■ WORK INSTRUCTIONS ■
Looking at the material below, work out how many of its lines hold the string "wrist". Give that figure alone.

■ GIVEN ENTRIES ■
'''

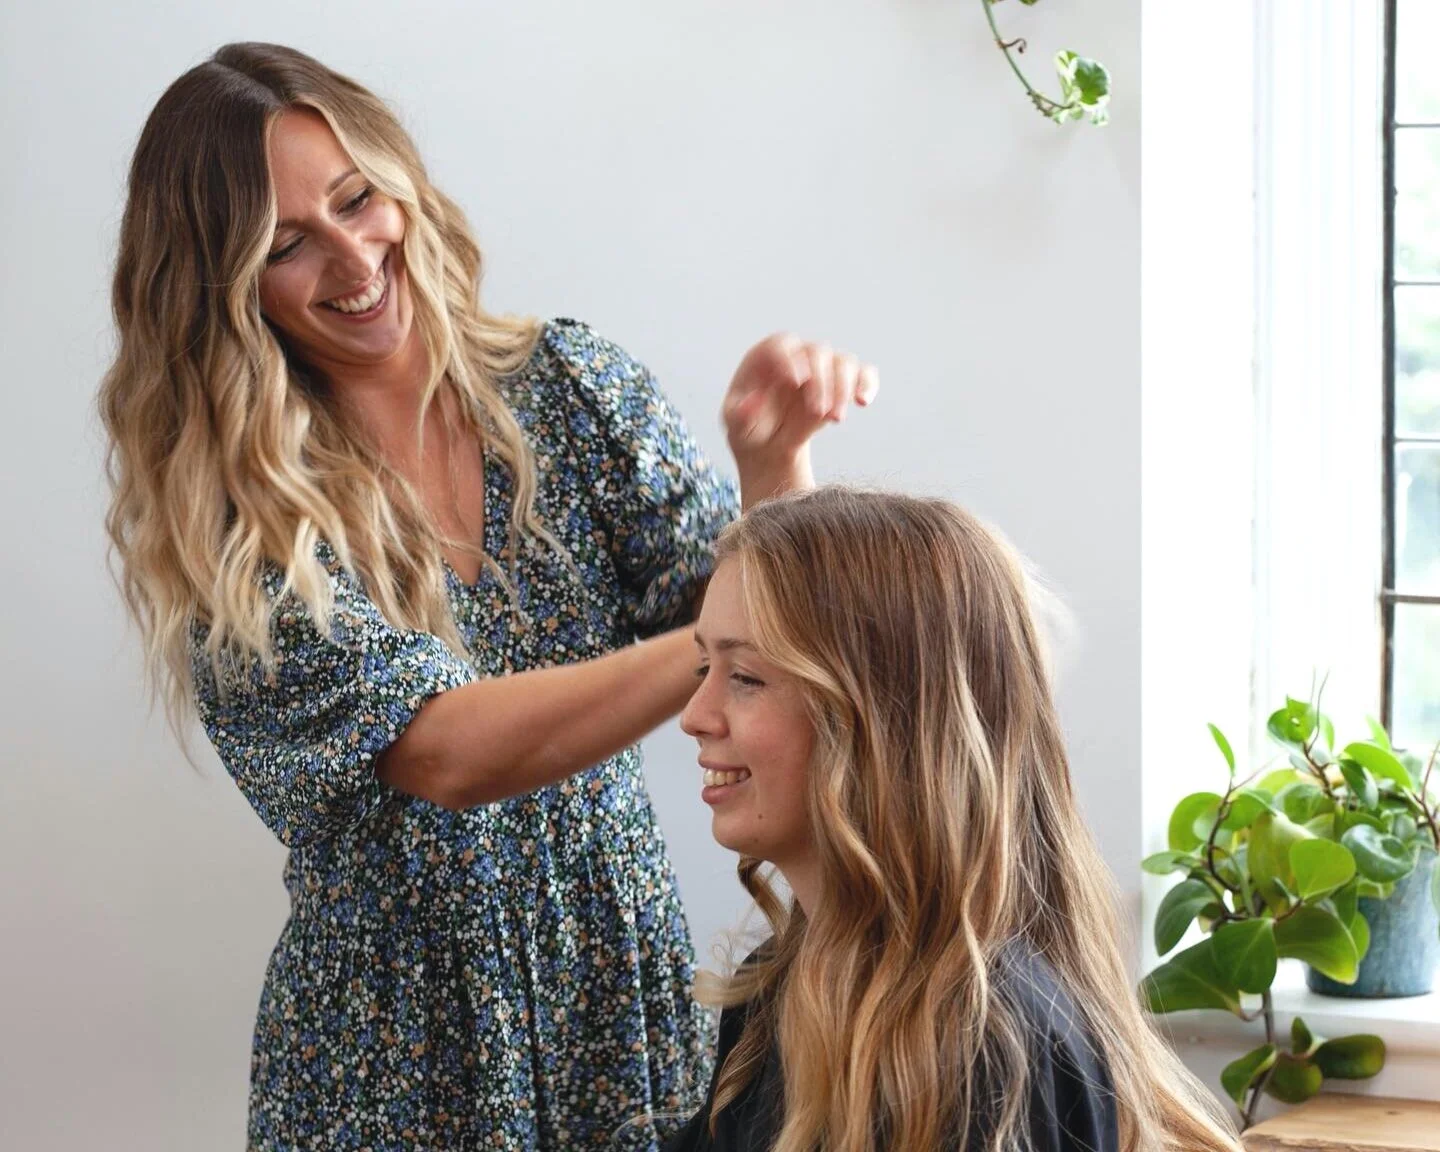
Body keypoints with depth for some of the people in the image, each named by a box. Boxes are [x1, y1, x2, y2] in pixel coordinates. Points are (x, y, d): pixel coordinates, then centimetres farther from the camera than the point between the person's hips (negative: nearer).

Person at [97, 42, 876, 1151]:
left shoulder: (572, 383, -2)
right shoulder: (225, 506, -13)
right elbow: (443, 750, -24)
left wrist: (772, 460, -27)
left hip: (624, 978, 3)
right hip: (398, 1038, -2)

'''
'''

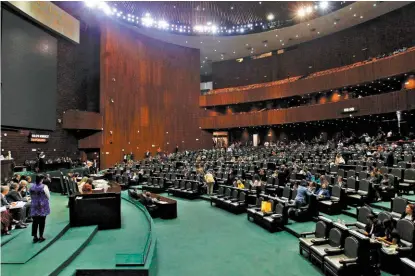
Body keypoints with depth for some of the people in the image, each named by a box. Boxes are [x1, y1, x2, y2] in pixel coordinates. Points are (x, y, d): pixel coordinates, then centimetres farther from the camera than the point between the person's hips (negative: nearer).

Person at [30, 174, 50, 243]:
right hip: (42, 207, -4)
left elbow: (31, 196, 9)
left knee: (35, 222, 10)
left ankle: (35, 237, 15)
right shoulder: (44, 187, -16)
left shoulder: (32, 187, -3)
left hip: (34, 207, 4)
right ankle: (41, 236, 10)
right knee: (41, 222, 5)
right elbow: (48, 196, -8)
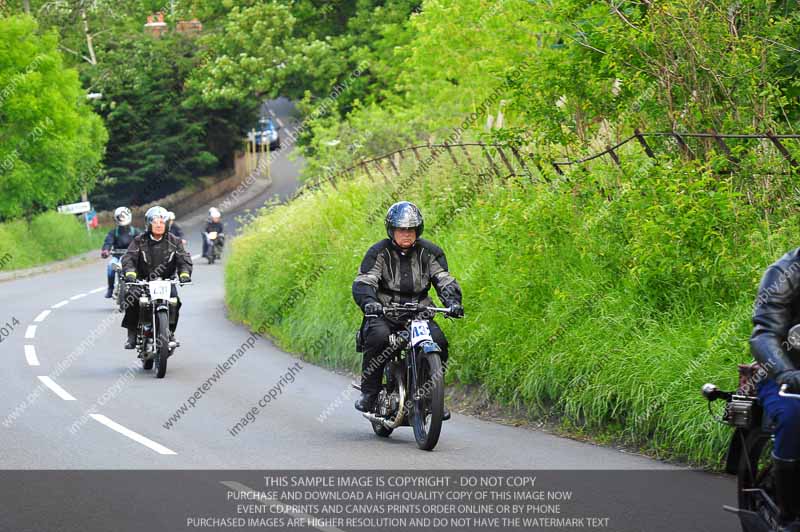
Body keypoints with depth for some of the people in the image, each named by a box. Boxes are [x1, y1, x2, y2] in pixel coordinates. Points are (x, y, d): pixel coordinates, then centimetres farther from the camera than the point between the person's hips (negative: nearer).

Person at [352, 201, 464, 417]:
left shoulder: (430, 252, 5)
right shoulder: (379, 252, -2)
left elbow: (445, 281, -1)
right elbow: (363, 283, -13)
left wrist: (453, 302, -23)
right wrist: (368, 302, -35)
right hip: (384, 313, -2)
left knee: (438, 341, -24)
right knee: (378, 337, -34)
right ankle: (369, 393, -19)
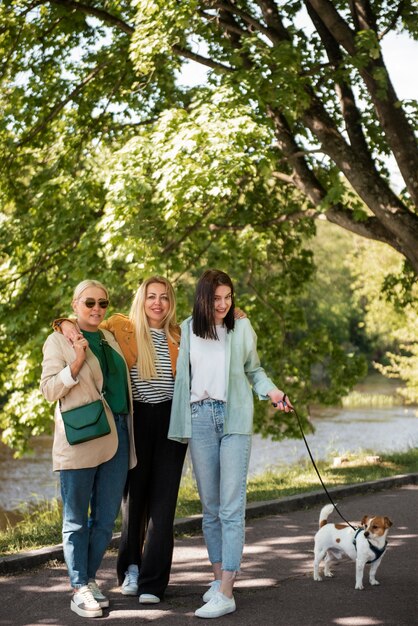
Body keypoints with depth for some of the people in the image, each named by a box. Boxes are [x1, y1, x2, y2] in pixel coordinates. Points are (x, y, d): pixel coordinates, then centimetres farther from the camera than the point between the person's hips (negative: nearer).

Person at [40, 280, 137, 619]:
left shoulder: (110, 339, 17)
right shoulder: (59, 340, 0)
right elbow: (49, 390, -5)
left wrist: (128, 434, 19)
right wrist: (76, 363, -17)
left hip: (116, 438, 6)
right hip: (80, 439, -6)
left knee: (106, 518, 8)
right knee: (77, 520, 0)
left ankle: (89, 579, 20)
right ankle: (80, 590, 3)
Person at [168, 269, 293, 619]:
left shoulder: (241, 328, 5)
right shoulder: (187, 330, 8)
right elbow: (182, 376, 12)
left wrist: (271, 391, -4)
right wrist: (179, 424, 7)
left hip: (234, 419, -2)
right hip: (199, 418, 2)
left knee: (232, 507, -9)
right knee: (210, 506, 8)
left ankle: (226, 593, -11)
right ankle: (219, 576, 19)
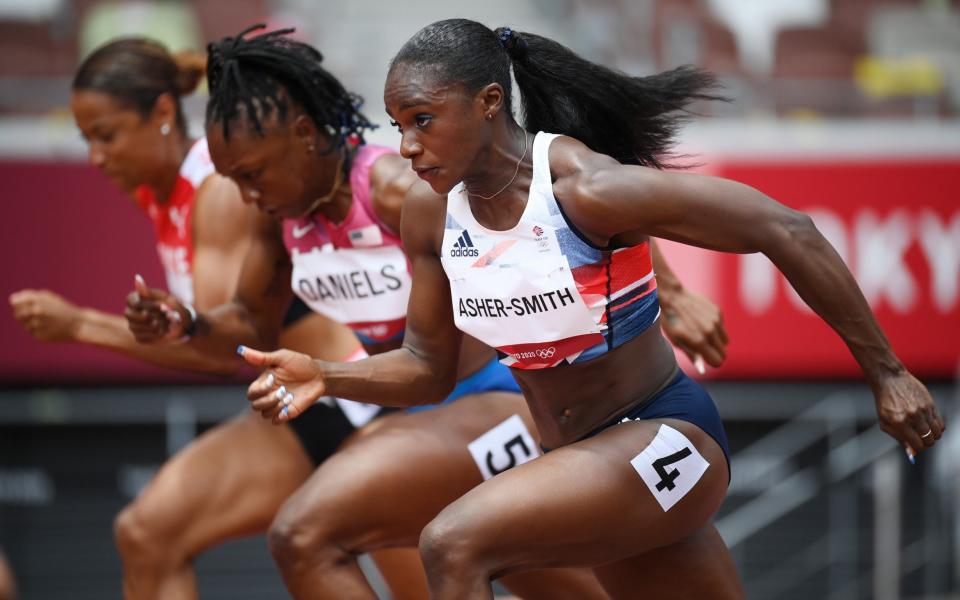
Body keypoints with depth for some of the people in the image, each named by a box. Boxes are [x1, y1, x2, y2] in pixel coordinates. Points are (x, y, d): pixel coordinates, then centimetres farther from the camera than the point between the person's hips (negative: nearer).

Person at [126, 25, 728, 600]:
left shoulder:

'''
'''

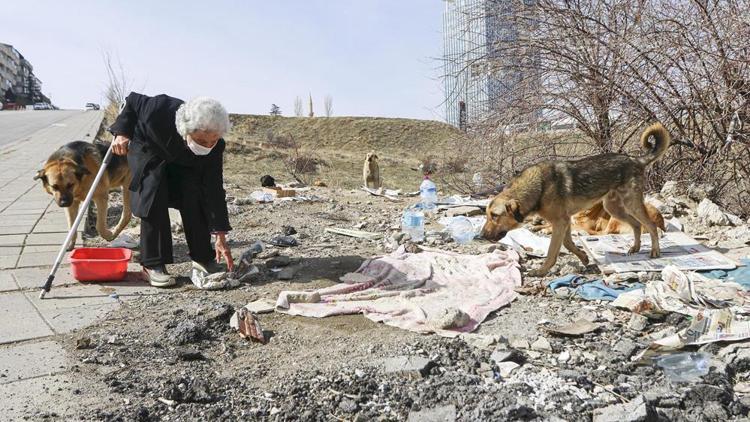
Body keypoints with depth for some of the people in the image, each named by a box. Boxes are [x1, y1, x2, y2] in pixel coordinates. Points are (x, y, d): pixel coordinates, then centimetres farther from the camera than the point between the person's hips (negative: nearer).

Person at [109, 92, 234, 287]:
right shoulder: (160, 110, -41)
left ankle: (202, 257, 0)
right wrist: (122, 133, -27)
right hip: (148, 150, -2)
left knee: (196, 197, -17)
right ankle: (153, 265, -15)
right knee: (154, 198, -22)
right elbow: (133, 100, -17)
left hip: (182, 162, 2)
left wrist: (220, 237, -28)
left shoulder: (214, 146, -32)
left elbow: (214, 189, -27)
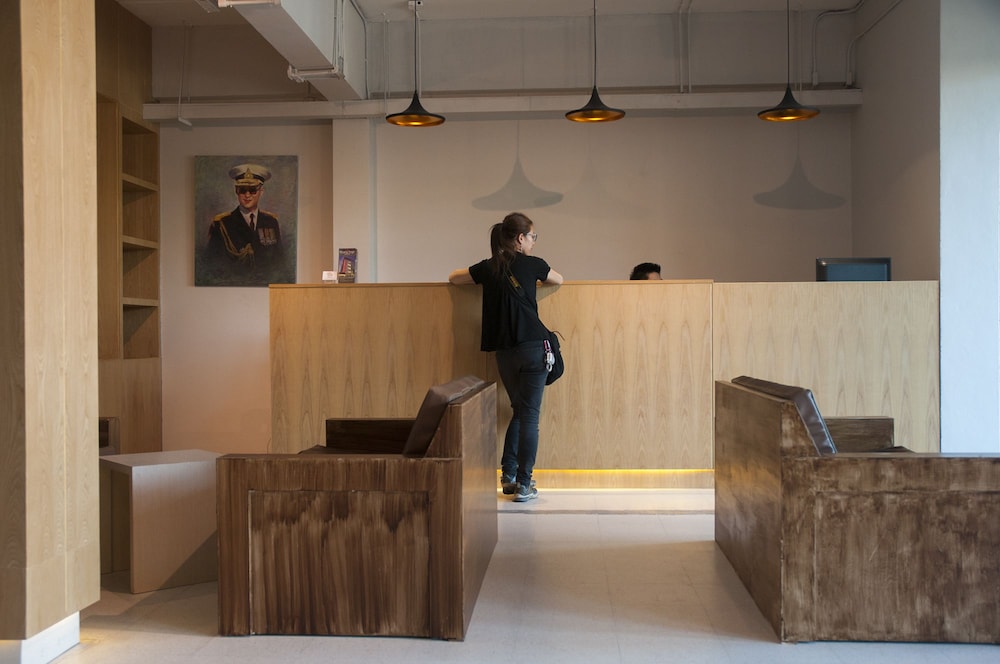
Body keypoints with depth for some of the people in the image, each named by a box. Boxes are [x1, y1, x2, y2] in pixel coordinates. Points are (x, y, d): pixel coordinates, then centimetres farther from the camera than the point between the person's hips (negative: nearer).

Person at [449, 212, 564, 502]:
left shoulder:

'''

■ COMPLETED EXERCISE ■
9